As I have not denied prior US support for the Saddam regime, I fail to see the barb in your point; and in any case, my response is that of Hitchens: Does that then not double, or treble, our responsibility to remove him? To point out that we cynically supported Saddam in the past is not really argument. Ultimately, however, I'm confident that our contribution is dwarfed by other donors to his cause.
posted by dhartung at 12:35 AM on April 10, 2003


dhartung (I can't resist taking a jab at the "Hitchens defence"): Imaginary scenario: Would you take seriously say, Russia's claim that it will invade Georgia to restore democracy, since- after all- they had helped the current regime win the civil war?
What about if France invaded the Congo on a similar excuse.
Imagining that the war against Iraq was a result of ethical reckoning is not really realistic. If Hitchens was president I might be for the war against Iraq (maybe). He isn't. The American Zirinofskys are.

Languagehat: You're right. Let me take another jab at it.

why is it that in so many countries (including, for example, China, Vietnam, and Greece) the only effective populist force opposing the oppressive traditional societies dominated by rapacious landowners and corrupt politicians was the Communist Party?

because
1. The communists were proponents of radical enlightenment values.
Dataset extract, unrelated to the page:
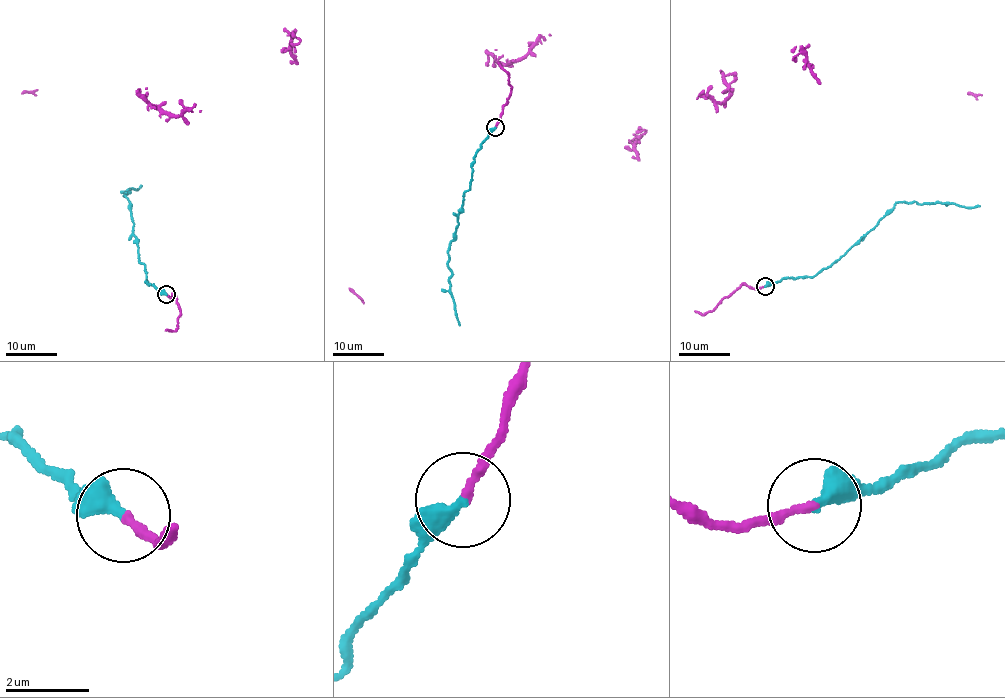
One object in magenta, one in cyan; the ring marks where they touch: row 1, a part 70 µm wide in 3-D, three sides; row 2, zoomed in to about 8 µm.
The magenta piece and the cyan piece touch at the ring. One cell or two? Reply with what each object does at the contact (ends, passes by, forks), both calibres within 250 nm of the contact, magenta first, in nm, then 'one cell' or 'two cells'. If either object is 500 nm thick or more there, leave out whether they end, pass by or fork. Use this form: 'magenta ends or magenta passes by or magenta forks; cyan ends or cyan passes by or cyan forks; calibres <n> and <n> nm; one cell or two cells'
magenta ends; cyan ends; calibres 190 and 380 nm; one cell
They were the only such proponents with the desire, missionary zeal and persistance to go find the victims of "rapacious landowners and corrupt politicians" and educate them in humanism. Now, post-Stalin, this might sound as an oxymoron, but if you read older communist fighters' memoirs (and languagehat, since you know Greek I enthusiastically suggest this book, by Hronis Missios who has moved even more to the left [greek link] in his old age), this was a real driving force.
2. The communists were willing to die for their cause. Martyrdom is a great advertisement in a heroic culture. This greatly enhanced their credibilty.
posted by talos at 3:50 AM on April 10, 2003


dhartung: I have to agree with talos about the Hitchens approach. I don't trust the gang of thugs and idiots currently in power here to nominate decent judges, let alone run the economy; why would I trust them to do the right thing in Iraq? I'll be delighted to be proven wrong, but I'm expecting big problems once the flower-throwing and statue-pulling phase is over. (The American flag draped over the statue's head was a trivial matter, but a bad sign.)

talos: Good points, and thanks for the reading suggestions. I've actually had the Missios book recommended before, so I'll have to go see if the Donnell Library has it.